Singing Out for Peace

Although the Upper School chorus has a long relationship with the Apollo Orchestra, there’s never been a performance quite like this one.

Singing Out for Peace

When choral arts director John Touchton first began working with the Upper School chorus on “The Armed Man: A Mass for Peace,” students were surprised. “When people hear ‘mass,’ they think you’re talking about something ancient,” he says. “But this is a modern contemporary work. Karl Jenkins, the composer, is alive and well and living in London. Students don’t expect the contemporary-sounding nature of it, compared with past years.”

“The Armed Man” is part of a collaboration with the Apollo Orchestra, which works with the School through an outreach program, aiming to connect with younger audiences. Along with soloists from the Kennedy Center, the Upper School chorus and the Apollo Orchestra have performed various compositions together since 2013, to audiences of hundreds. But “The Armed Man” is something special. Aside from its admirable origins—it was first commissioned by the British Royal Armouries Museum as a dedication to victims of the Kosovo crisis—it has an important message to impart.

“To me, ‘The Armed Man’ is a commentary on war, exploring it on many levels,” says chorus co-president Alana Barry ’17. “Each movement focuses on a different perspective, from that of civilians to soldiers to more ambiguous figures.” She adds that her favorite movement is the one entitled “Kyrie.” “It’s very powerful on an emotional level.
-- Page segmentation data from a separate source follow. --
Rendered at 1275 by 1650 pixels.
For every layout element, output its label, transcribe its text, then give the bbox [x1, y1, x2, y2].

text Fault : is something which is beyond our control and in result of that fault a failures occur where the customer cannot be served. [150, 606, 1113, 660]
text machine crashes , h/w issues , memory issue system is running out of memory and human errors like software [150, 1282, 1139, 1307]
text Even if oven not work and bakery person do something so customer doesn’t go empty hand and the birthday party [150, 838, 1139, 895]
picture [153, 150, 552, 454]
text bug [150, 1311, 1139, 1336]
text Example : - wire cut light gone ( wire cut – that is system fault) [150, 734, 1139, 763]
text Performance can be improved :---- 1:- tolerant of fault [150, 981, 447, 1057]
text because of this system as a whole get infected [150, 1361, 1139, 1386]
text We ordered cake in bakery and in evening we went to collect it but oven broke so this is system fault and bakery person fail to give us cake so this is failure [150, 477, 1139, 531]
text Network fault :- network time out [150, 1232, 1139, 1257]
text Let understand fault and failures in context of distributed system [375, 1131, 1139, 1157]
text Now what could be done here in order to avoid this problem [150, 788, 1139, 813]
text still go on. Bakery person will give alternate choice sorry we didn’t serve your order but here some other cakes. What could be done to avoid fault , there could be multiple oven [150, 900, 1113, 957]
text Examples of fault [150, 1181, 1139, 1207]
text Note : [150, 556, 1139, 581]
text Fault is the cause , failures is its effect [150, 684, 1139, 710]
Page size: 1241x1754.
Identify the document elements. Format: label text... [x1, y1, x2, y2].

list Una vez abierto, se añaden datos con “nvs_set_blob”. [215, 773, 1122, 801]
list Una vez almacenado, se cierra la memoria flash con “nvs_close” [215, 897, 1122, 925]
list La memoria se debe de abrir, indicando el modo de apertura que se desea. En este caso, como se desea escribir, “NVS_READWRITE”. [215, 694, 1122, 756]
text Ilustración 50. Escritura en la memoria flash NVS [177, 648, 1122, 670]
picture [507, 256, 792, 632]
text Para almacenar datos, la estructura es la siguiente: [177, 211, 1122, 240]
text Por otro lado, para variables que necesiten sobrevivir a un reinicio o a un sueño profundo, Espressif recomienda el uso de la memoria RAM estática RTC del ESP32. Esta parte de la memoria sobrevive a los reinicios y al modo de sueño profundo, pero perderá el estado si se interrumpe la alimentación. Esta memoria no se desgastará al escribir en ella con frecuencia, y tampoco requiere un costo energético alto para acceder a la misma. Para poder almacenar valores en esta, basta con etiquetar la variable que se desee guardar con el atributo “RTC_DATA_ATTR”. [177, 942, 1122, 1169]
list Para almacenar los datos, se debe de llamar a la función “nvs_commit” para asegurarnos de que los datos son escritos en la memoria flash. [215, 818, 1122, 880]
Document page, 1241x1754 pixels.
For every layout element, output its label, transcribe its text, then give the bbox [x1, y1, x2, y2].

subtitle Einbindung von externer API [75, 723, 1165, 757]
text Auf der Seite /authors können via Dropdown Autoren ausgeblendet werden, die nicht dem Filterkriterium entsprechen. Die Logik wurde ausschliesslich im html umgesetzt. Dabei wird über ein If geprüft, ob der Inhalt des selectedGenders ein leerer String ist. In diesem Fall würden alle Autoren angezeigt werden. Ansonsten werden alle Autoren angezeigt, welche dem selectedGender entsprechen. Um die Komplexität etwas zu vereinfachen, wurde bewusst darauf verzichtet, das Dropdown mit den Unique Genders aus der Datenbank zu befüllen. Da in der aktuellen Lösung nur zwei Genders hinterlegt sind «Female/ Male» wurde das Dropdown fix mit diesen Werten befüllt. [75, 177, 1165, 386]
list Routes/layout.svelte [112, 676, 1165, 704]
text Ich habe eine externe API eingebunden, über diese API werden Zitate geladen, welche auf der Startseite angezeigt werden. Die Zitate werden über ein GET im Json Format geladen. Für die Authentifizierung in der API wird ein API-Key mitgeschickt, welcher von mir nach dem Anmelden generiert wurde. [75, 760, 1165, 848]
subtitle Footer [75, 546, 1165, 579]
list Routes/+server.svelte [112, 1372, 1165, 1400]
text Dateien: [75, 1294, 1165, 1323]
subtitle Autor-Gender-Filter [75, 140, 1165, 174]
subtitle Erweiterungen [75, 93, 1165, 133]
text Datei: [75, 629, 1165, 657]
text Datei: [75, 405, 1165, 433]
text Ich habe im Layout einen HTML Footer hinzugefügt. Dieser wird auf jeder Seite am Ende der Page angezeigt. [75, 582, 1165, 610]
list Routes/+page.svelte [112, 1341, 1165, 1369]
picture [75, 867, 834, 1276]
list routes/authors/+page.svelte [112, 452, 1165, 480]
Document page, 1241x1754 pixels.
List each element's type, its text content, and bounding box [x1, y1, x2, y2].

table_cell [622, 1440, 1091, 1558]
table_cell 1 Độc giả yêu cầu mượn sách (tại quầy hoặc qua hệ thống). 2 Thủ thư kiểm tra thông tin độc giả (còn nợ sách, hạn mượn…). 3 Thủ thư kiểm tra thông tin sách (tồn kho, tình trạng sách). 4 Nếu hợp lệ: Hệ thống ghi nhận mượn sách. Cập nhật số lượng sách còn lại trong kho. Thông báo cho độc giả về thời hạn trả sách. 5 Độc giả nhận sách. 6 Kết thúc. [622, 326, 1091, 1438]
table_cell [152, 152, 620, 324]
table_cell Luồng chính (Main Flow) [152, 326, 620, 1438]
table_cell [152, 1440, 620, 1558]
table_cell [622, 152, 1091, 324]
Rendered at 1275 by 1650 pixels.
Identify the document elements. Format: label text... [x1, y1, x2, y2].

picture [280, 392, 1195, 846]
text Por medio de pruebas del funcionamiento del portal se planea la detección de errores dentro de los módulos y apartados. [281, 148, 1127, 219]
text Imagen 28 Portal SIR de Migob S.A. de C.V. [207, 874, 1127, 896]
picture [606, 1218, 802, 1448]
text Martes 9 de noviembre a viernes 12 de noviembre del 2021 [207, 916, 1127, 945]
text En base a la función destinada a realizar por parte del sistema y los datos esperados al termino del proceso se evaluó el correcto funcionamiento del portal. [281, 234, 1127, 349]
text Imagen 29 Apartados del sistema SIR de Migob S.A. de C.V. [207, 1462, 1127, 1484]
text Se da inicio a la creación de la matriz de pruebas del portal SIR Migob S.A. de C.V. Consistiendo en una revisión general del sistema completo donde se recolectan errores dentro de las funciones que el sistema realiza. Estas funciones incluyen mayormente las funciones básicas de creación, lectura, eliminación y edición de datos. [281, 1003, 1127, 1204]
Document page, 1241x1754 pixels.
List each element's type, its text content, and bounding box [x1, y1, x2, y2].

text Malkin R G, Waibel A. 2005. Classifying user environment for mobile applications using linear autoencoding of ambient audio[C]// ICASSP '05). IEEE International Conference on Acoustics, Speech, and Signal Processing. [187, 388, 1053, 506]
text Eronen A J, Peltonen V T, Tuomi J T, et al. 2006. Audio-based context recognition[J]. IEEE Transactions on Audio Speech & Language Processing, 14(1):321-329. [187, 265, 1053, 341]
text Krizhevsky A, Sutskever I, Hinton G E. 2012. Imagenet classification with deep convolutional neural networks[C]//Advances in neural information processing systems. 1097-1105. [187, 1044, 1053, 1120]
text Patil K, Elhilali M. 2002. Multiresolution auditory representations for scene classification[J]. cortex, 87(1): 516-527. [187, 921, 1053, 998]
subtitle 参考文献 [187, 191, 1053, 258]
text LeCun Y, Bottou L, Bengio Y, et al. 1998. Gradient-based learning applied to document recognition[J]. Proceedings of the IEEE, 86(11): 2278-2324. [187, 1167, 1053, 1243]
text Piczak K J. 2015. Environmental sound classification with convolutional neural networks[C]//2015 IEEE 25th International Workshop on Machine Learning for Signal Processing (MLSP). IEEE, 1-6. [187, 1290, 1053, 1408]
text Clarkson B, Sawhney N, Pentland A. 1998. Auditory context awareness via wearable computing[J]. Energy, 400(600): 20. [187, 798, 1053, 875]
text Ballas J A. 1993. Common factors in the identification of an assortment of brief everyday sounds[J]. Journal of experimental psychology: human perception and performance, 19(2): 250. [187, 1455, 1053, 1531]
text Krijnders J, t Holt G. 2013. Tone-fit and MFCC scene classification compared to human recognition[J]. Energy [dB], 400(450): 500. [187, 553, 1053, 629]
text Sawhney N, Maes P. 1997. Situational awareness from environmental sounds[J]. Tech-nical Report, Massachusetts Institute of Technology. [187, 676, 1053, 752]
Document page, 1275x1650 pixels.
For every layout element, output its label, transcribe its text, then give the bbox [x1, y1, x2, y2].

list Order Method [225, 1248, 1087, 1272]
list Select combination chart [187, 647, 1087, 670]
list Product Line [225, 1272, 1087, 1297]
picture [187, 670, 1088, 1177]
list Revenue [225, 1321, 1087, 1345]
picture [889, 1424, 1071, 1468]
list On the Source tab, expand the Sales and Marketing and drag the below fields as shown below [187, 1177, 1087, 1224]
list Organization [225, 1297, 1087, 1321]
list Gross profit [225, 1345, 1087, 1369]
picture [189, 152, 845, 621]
The lyrics are essentially just ‘Lord have mercy,’ repeated over and over again. Those words amplify an intrinsic part of the human experience, as almost everyone has been in a place where they are praying for their own condition or the condition of someone else.”

“‘The Armed Man’ tells us that peace is always the better option, that war is never the answer,” says John. “It’s a great composition for us as a Quaker school, with its pacifist approach. I’ve seen it done where they show iconic photos of war on a screen, and as the performance goes on, they move to black and white photos so that it’s less identifiable which wars the photos are showing. By the end, you can’t tell which war is which. People always say World War II was the worst, or this war or that war was the worst, but ‘The Armed Man’ shows you that all war is just human loss and suffering. There is no worst war; they’re all horrible.”

Although learning the five movements of the composition was difficult at times, students rose to the challenge. “There are some sections that are flat-out tough,” says John. “The students have to really dig in and make that happen. I think they don’t always realize what they’re getting into until they suddenly see the orchestra and the crowd and the Kennedy Center soloists, and that’s when they think, ‘Wow, this is actually really big, we need to step up.’ And they always do.”

“The material we tackle is challenging both emotionally and physically,” Alana agrees. “However, there’s a special kind of camaraderie that’s born out of that, and it brings the group closer together in the long run. These rehearsals, followed by the concert, never fail to remind me how grateful I am to be part of this community.”